# Do small 7hp Vertical Shaft Diesels exist? John Deere- Frankenstein Swap!



## alexbarker49 (Nov 5, 2012)

Looking to put a small vertical diesel in my '77 JD L100 that has been restored.

HATZ has a 6HP at $4500 USD a piece new from the local dealer..... I don't think so......
http://www.hatz-diesel.com/index.php?id=72&L=1
http://www.hatz-diesel.com/fileadmin/user_upload/Typenblaetter/tb_1B20_50V_ENG.pdf

Here is the specs of my unit
http://www.tractordata.com/lawn-tractors/000/0/0/3-john-deere-100-attachments.html

Been searching for months now

Thanks


----------



## alexbarker49 (Nov 5, 2012)

small as in 5-10 hp. not looking for any number specific


----------



## pogobill (Jan 31, 2012)

Have you tried this site?



http://dieselenginetrader.com/engines.cfm?ID=81


----------



## alexbarker49 (Nov 5, 2012)

I'll have to watch that site. Nothing matches requirements yet.
http://www.dieselenginetrader.com/search/engine_search.cfm

Thanks


----------



## pogobill (Jan 31, 2012)

Another option would be to find an older / used tractor with the diesel engine that you want, buy the whole thing and sell the left overs for parts.

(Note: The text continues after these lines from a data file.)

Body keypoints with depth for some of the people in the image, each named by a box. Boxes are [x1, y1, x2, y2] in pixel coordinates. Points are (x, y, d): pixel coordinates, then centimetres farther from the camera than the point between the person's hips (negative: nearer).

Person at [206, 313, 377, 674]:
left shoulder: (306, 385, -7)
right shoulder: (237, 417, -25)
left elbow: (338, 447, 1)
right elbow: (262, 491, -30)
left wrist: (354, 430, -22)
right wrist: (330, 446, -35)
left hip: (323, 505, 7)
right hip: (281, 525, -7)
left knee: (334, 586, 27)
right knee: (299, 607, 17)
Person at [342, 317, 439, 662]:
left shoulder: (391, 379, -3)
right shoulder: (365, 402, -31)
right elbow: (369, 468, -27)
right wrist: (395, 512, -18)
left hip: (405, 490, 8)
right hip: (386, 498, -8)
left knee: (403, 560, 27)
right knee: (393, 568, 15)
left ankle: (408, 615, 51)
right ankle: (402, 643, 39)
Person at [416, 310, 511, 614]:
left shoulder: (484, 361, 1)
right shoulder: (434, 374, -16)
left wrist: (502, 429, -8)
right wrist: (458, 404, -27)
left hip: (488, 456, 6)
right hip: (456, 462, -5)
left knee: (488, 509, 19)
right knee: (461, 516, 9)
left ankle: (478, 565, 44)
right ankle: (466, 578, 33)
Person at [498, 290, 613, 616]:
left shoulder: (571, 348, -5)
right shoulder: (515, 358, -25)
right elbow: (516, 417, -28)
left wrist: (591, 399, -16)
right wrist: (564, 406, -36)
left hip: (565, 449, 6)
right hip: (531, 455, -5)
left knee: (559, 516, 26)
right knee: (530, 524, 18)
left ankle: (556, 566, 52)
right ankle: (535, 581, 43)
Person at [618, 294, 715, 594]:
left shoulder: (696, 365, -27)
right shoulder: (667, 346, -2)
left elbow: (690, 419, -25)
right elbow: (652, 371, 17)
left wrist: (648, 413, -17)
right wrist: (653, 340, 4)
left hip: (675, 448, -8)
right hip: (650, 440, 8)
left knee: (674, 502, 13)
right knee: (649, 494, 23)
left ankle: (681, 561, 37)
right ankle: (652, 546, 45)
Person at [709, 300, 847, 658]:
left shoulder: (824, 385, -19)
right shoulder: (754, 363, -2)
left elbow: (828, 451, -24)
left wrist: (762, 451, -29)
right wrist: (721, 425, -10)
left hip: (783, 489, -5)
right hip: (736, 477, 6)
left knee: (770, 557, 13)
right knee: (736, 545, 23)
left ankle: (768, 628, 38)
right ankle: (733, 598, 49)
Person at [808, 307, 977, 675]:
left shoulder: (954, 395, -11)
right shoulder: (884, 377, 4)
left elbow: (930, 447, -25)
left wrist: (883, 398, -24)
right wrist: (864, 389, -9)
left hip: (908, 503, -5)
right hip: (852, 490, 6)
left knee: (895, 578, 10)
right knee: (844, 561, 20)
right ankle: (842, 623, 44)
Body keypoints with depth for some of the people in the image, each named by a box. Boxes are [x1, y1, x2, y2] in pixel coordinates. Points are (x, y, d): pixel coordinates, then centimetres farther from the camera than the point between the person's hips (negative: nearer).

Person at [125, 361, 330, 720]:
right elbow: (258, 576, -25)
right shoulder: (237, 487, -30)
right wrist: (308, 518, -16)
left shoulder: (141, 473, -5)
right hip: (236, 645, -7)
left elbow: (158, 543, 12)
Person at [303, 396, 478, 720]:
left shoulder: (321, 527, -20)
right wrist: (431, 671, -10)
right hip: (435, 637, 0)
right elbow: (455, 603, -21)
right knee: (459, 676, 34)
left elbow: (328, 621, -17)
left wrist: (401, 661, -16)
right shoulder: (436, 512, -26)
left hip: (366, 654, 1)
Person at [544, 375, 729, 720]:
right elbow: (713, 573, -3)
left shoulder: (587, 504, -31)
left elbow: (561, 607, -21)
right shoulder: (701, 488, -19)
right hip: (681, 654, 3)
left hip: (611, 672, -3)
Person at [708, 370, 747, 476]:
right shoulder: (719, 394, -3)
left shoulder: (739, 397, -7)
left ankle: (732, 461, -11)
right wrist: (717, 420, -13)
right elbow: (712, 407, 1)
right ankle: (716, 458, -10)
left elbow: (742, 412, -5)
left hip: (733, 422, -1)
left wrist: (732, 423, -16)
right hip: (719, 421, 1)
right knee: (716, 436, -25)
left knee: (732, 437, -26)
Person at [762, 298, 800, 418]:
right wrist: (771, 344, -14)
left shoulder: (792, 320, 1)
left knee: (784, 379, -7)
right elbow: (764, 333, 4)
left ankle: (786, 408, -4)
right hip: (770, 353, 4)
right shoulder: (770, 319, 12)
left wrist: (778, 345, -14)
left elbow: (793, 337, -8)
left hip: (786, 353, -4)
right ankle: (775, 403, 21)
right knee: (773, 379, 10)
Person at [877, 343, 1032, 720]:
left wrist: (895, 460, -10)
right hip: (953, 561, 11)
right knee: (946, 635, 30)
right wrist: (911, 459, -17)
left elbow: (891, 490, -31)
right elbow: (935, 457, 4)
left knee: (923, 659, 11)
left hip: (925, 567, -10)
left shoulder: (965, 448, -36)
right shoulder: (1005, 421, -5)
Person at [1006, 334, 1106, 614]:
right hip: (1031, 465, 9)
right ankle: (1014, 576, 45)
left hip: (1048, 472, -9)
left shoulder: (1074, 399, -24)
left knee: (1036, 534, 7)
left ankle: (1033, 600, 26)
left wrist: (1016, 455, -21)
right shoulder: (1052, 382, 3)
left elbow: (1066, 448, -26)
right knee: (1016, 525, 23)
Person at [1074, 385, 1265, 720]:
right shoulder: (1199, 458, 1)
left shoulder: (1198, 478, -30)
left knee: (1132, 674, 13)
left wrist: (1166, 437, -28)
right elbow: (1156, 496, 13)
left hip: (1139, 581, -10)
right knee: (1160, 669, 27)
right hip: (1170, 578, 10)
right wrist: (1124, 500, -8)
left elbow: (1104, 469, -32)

I've seen some unit at half of the $4500.00 that you were quoted... But man those diesels are still expensive!!! We had a diesel powered John Deere Gator 6 wheeler x 4 wheel drive for underground use in the mines...... That was 10 or 15 years ago, and that darn thing cost over $14,000.00 at that time!!
Good luck with your search.


----------